**TEXT BLOCK:**
+ + + +
CORRESP 1 filename1.htm

 

November 17, 2008

 

Mr. Larry Spirgel

Assistant Director

Securities and Exchange Commission

Division of Corporate Finance

100 F Street NE

Washington, D.C. 20549

 

Re:  

Sinclair Broadcast Group, Inc.

 

Form 10-K for the Year ended December 31, 2007

 

Filed February 29, 2008

 

File No. 000-26076

 

Dear Mr. Spirgel:

 

This letter sets forth the response of Sinclair Broadcast Group, Inc. (the “Company”) to the Staff’s comment letter dated November 4, 2008 relating to the Company’s Form 10-K.  For ease of review, we have set forth the comment of your letter and our response thereto.

 

Compensation Discussion and Analysis, page 18

Primary Elements of Compensation; Cash Bonus, page 19

 

1.              We note that the cash bonus award to your Chief Operating Officer is tied to the achievement of certain broadcast cash flow (BCF) levels.  In future filings, please disclose the BCF targets set for the achievement of bonus payments.  If you believe that disclosure of performance goals is not required because it is not material to an overall understanding of your compensation policies or would result in competitive harm such that you may omit this information under Instruction 4 to Item 402(b) of Regulation S-K, please provide in your response letter a detailed explanation of such conclusion.  If you believe you have sufficient basis to keep the information confidential, disclose in future filings how difficult it would be for the executive or how unlikely it would be for you to achieve the undisclosed performance goal.  Note that general statements regarding the level of difficulty or ease associated with achieving the goals are not sufficient.  In discussing how difficult it will be for an executive or how likely it will be for you to achieve performance goals, provide as much detail as necessary without providing information that would result in competitive harm.
+ + + +
**YOUR ASSIGNMENT:**
Decide whether each statement below agrees with the Sinclair Broadcast Group letter. Answer yes or no for each, and quote the words of the letter that decide it.
(a) The Staff's comment letter was dated November 4, 2008.
(b) The cash bonus award to the Chief Executive Officer is tied to broadcast cash flow levels.
(c) General statements about how hard or easy it is to achieve the goals are sufficient.

**DATA EXTRACT:**
+ + + +
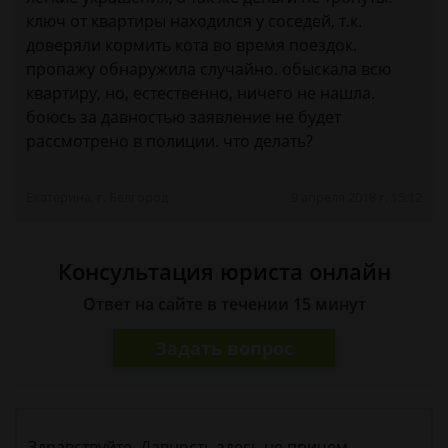
ключ от квартиры находился у соседей, т.к.
доверяли кормить кота во время поездок.
пропажу обнаружила случайно. обыскала всю
квартиру, но, естественно, ничего не нашла.
боюсь за давностью заявление не будет
рассмотрено в полиции. что делать?
Екатерина, г. Белгород
9 апреля 2018 г. 15:12
Консультация юриста онлайн
Ответ на сайте в течении 15 минут
Задать вопрос
Здравствуйте. Давность здесь не причем.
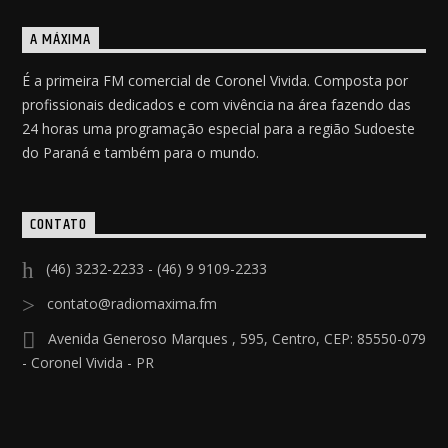
A MÁXIMA
É a primeira FM comercial de Coronel Vivida. Composta por
profissionais dedicados e com vivência na área fazendo das
24 horas uma programação especial para a região Sudoeste
do Paraná e também para o mundo.
CONTATO
(46) 3232-2233 - (46) 9 9109-2233
contato@radiomaxima.fm
Avenida Generoso Marques , 595, Centro, CEP: 85550-079
- Coronel Vivida - PR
+ + + +
**RESULT OF THIS EXERCISE:**
(a) Yes: "the Staff’s comment letter dated November 4, 2008"
(b) No: "the cash bonus award to your Chief Operating Officer is tied to the achievement of certain broadcast cash flow (BCF) levels"
(c) No: "general statements regarding the level of difficulty or ease associated with achieving the goals are not sufficient"